弥勒寺村(読み)みろくじむら

日本歴史地名大系 「弥勒寺村」の解説

弥勒寺村
みろくじむら

[現在地名]藤沢市弥勒寺・弥勒寺一―二丁目・同四丁目・鶴巻つるまき川名かわな一丁目・村岡東むらおかひがし一丁目・大鋸だいぎり一丁目

柏尾かしお川がさかい川に合流する右岸付近に位置し、鎌倉郡に属した。北側は丘陵地、南側は低地。村名は村内にある弥勒寺に由来し、中世村岡郷に属し、寛永(一六二四―四四)の頃に分村したいわゆる村岡郷五ヵ村の一つ。正保国絵図に「三六寺村」とある。

幕府直轄領から享保一三年(一七二八)下野烏山藩領となり、幕末期には彦根・熊本・佐倉など諸藩の預所となるが、慶応四年(一八六八)幕府直轄領となる。

弥勒寺村
みろくじむら

[現在地名]中田町上沼うわぬま

北上川右岸にあり、対岸西郡にしこおり(現東和町)、南は桜場さくらば村、西と北は上沼村に接する。寛永六年(一六二九)の白石宗貞宛の伊達政宗領知黒印状(伊達家文書)に「一拾七貫九百九拾八文 袋中之内みろく寺村 一壱貫弐百六拾六文 同所新田起目」とある。正保郷帳に田二〇貫四九一文・畑一四貫三五一文とあり、ほかに同所新田九貫三九六文があり、水損と注記される。「安永風土記」によれば、田三四貫三四六文・畑一五貫八六四文で、寺池てらいけ(現登米町)の伊達式部の一円知行で、人頭五九人、家数五九、男女都合三五一、馬三九とあり、鮭鱒漁かっこ船一、作場通用かっこ船一九があった。

弥勒寺村
みろくじむら

[現在地名]松田町やどろぎ

東に弥勒寺山があり、西境中津なかつ川が流れ、河土かわと川を西南で合し、南は萱沼かやぬま村、北は中山なかやま村と接する。「風土記稿」は「吾妻鏡」建久三年(一一九二)八月九日条に記す北条政子産気加持の誦経を行った寺の一つ「弥勒寺波多野」を当村の弥勒堂とし、村名はそれによるという。

近世は小田原藩領。
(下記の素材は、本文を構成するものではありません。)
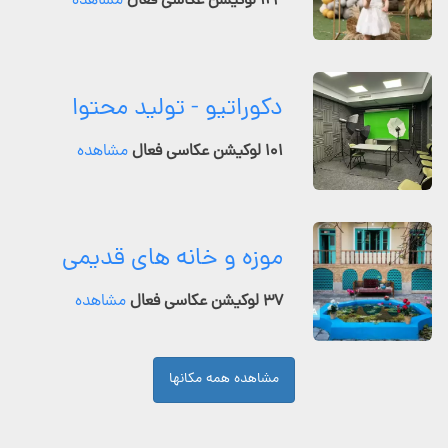
۱۲۴ لوکیشن عکاسی فعال
مشاهده
دکوراتیو - تولید محتوا
۱۰۱ لوکیشن عکاسی فعال
مشاهده
موزه و خانه های قدیمی
۳۷ لوکیشن عکاسی فعال
مشاهده
مشاهده همه مکانها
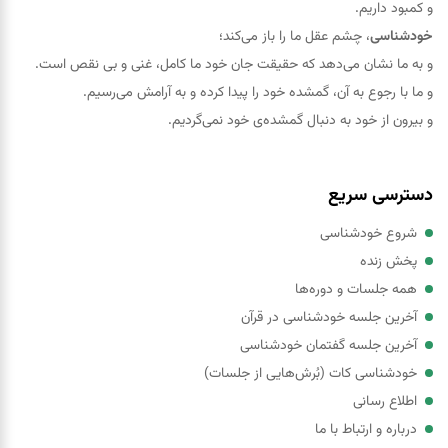
و کمبود داریم.
خودشناسی
، چشم عقل ما را باز می‌کند؛
و به ما نشان می‌دهد که حقيقت جان خود ما کامل، غنی و بی نقص است.
و ما با رجوع به آن، گمشده خود را پيدا کرده و به آرامش می‌رسیم.
و بیرون از خود به دنبال گمشده‌ی خود نمی‌گردیم.
دسترسی سریع
شروع خودشناسی
پخش زنده
همه جلسات و دوره‌ها
آخرین جلسه خودشناسی در قرآن
آخرین جلسه گفتمان خودشناسی
خودشناسی کات (بُرش‌هایی از جلسات)
اطلاع رسانی
درباره و ارتباط با ما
現寄地区七ヵ村の総称東山家ひがしやまがに含まれ、正保国絵図に村名をみる。寛永六年(一六二九)東山家七ヵ村の入会であった弥勒寺山へ、新たに入会を願出た神山こうやま村ほか六ヵ村との間で争論が起こったが、新規加入は否決されている(延宝六年「返答書」虫沢区有文書)

弥勒寺村
みろくじむら

[現在地名]西春町弥勒寺

東を鹿田しかた(現師勝町)、南と西を西之保にしのほ村、北を徳重とくしげ村と接する。村名は東光とうこう寺の旧称弥勒寺による。この村の付近一帯には条里制の遺構が確認されており、弥勒寺の地名は文和二年(一三五三)の尾張国郷保地頭正税弁済所々注進状案(醍醐寺文書)に「弥勒寺 三貫九百五十五文 狩俣大輔殿」、応永四年(一三九七)の尾張国目代光守注進状(同文書)に「三貫九百五十五文 弥勒寺 (若君)御領」とみえ、これ以降の中世史料にもみえる。